__TEXT UNDER STUDY__:
◇ ◇ ◇ ◇ ◇

USD/JPY Price Forecast: Bulls Defend 155 as Policy Gap Lifts the Pair Toward 158
USD/JPY holds above 155.0 and trades around 156.3 as cooling Japan inflation, dovish BOJ board signals, Trump tariff risk and upcoming Tokyo CPI/US PPI keep the bias bullish toward 156.7–158.0 | That's TradingNEWS
USD/JPY holds the 155 handle as policy divergence stays intact
USD/JPY is trading around 156.2–156.4 after defending the 155.0–155.3 zone several times this week. Price action is still riding the same bullish structure that began from the April 2025 low near 149–150 and was capped by the 2025 peak around 158.8. The pair rejected support near 152–152.3 earlier in February and has since climbed back to the mid-channel area, keeping the broader uptrend intact while Trump’s tariff headlines and mixed risk sentiment generate only shallow pullbacks.
Japan’s softer inflation pushes BOJ normalization further out
Japan’s national core CPI has cooled to roughly 2.0% year-on-year, a one-year low and back on target, which undercuts the urgency for aggressive hikes from the Bank of Japan. With inflation slipping below the previous 2%+ readings and wage dynamics still uncertain, the market has pushed BOJ tightening expectations further into the future. Only around 15 bps of additional tightening is being priced by April, and the appointment of reflation-tilted board members signals preference for a gradual, data-dependent path rather than a sharp policy pivot. That backdrop keeps Japanese yields subdued and makes it difficult for JPY to mount a sustained recovery against the dollar as long as global yields remain relatively elevated.
Fed still on a slow-cut path, keeping the yield gap in USD/JPY’s favor
On the US side, the Federal Reserve message remains “later rather than sooner” on rate cuts. Fed funds futures continue to show a slower and smaller easing cycle than markets were hoping for at the start of 2026, helped by resilient US activity data and sticky service-sector inflation. That keeps the US-Japan yield spread wide across the curve. As long as the Fed holds policy restrictive while the BOJ barely lifts off the zero line, carry dynamics and rate differentials favor USD strength against JPY, even on days when the broad Dollar Index softens.

◇ ◇ ◇ ◇ ◇

__GIVEN DATA__:
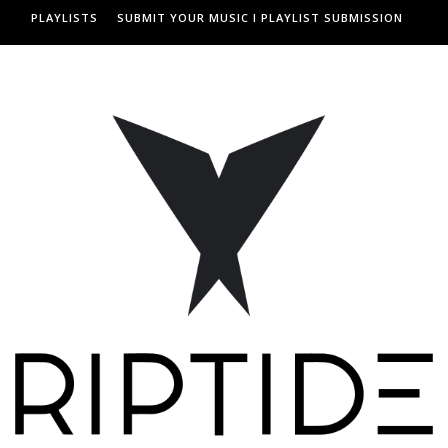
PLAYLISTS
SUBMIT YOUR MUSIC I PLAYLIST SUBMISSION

◇ ◇ ◇ ◇ ◇

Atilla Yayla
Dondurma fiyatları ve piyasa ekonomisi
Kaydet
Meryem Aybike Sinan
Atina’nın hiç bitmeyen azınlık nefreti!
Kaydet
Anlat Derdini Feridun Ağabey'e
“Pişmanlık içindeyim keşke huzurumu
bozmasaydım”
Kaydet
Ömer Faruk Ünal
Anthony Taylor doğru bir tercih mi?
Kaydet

◇ ◇ ◇ ◇ ◇

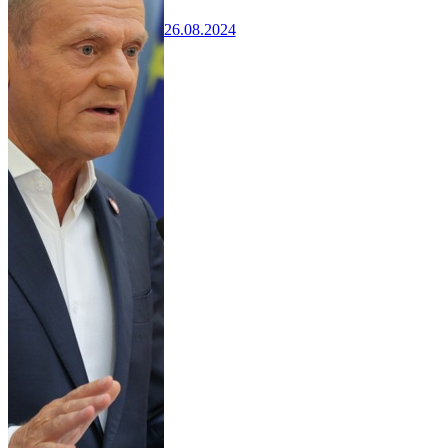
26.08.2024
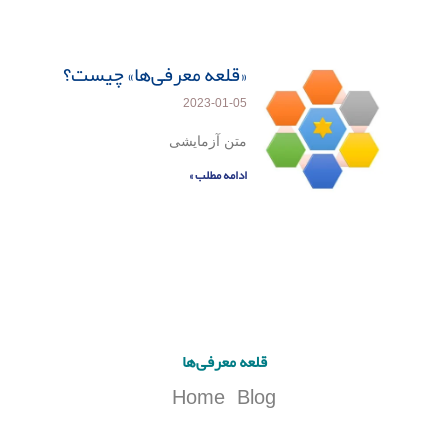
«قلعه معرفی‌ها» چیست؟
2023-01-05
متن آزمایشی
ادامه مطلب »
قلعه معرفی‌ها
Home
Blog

◇ ◇ ◇ ◇ ◇

__PROBLEMS TO SOLVE__:
[1] According to the USD/JPY forecast, what level has Japan's national core CPI cooled to?
[2] List every section subheading in the body of the USD/JPY forecast.
[3] Continue the USD/JPY forecast from the end of its section on the Fed.
The items are separate material, unrelated to the USD/JPY forecast.

__ANSWERS TO THE TASKS__:
[1] Roughly 2.0% year-on-year, a one-year low.

[2]
USD/JPY holds the 155 handle as policy divergence stays intact
Japan's softer inflation pushes BOJ normalization further out
Fed still on a slow-cut path, keeping the yield gap in USD/JPY's favor

[3]
Tariff turbulence, risk rotation and why JPY safe-haven demand is underperforming
The Supreme Court’s rejection of initial tariff challenges followed by Trump’s move to re-assert broad 10% measures has capped global risk appetite, with some capital rotating toward Europe, Asia and selected emerging markets. Historically such waves of trade-policy uncertainty would have given the yen a much stronger safe-haven boost. This time, the reaction is muted because the structural story is dominated by interest-rate spreads and BOJ policy. Even as the dollar index slips intraday, JPY remains the weakest currency on the board, with USD gaining roughly 0.25–0.30% against JPY while losing ground against EUR, GBP, AUD and NZD. That relative underperformance is exactly what you expect when the market believes Japan’s normalization will be slow and heavily managed.
Structural trend: ascending channels from 2025 still control USD/JPY
On the higher-timeframe charts, USD/JPY remains inside an ascending channel drawn from the April 2025 low around 149–150, with the upper boundary near 158.8 and the lower boundary now rising through the high-140s. Price rebounded from the 152–152.3 area earlier in 2026, which lines up with the lower half of that channel, and has since climbed back toward the mid-line around 155–156. The 2025 high near 158.8 still marks the outer edge of this structure; as long as the pair trades within that band, the working assumption is that we are dealing with a trend pause or consolidation inside an uptrend, not a completed top.
Weekly pivot: 156.6–156.7 as yearly open and Fibonacci confluence
A key cluster has formed around 156.64–156.67, where the objective yearly open and roughly the 61.8% retracement of the year-to-date downswing intersect. Price is now testing that area from below. A weekly close above 156.7 would signal that the February pullback has likely run its course and that the market is ready to re-challenge the 157.7–158.1 resistance band mapped from the 2025 high-week and high-close levels. If that band breaks on a weekly closing basis, upside focus shifts back to the 158.88 swing high and ultimately the 160.7–161.9 region defined by last year’s extreme highs and prior weekly closes.
Short-term structure: 4-hour channel anchored at 152.3 with 155 as mid-line
On the 4-hour chart, an ascending channel has developed from the February 2026 low around 152.3. The mid-channel zone currently runs near 155, a level that has flipped from resistance to support over the last few sessions. The upper boundary comes in around 156.7, then extends toward 157.2 and 158.8 if momentum accelerates. As long as dips hold above roughly 154.8–155.0, the intraday structure favors continuation higher within that channel rather than a deep retracement to the February lows.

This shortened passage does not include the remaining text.